• **Exercise details**: In the data below, copy word for word the part that opens with the line containing "Wachstum von Phytoplankton" and closes with the line containing "oberflächennahe Schichten transportiert, um", both lines included.

Saved entries

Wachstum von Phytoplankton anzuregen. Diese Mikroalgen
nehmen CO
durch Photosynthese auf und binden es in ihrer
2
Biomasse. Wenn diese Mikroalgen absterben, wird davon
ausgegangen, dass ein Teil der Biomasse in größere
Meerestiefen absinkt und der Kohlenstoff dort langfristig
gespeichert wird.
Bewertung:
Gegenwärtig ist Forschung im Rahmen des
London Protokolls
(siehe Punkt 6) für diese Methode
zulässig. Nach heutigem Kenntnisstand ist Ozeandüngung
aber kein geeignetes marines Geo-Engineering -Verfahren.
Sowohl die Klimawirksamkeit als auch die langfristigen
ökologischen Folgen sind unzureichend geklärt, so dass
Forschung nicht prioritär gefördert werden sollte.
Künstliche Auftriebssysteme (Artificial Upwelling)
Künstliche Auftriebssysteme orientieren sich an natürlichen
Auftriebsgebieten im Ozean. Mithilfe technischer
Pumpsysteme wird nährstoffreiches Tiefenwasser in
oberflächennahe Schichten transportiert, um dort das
==
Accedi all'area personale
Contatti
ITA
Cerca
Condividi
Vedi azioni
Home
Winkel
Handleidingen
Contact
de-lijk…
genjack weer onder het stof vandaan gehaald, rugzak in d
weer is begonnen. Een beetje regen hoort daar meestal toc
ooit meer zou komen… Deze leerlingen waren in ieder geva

• **Exercise response**:
Wachstum von Phytoplankton anzuregen. Diese Mikroalgen
nehmen CO
durch Photosynthese auf und binden es in ihrer
2
Biomasse. Wenn diese Mikroalgen absterben, wird davon
ausgegangen, dass ein Teil der Biomasse in größere
Meerestiefen absinkt und der Kohlenstoff dort langfristig
gespeichert wird.
Bewertung:
Gegenwärtig ist Forschung im Rahmen des
London Protokolls
(siehe Punkt 6) für diese Methode
zulässig. Nach heutigem Kenntnisstand ist Ozeandüngung
aber kein geeignetes marines Geo-Engineering -Verfahren.
Sowohl die Klimawirksamkeit als auch die langfristigen
ökologischen Folgen sind unzureichend geklärt, so dass
Forschung nicht prioritär gefördert werden sollte.
Künstliche Auftriebssysteme (Artificial Upwelling)
Künstliche Auftriebssysteme orientieren sich an natürlichen
Auftriebsgebieten im Ozean. Mithilfe technischer
Pumpsysteme wird nährstoffreiches Tiefenwasser in
oberflächennahe Schichten transportiert, um dort das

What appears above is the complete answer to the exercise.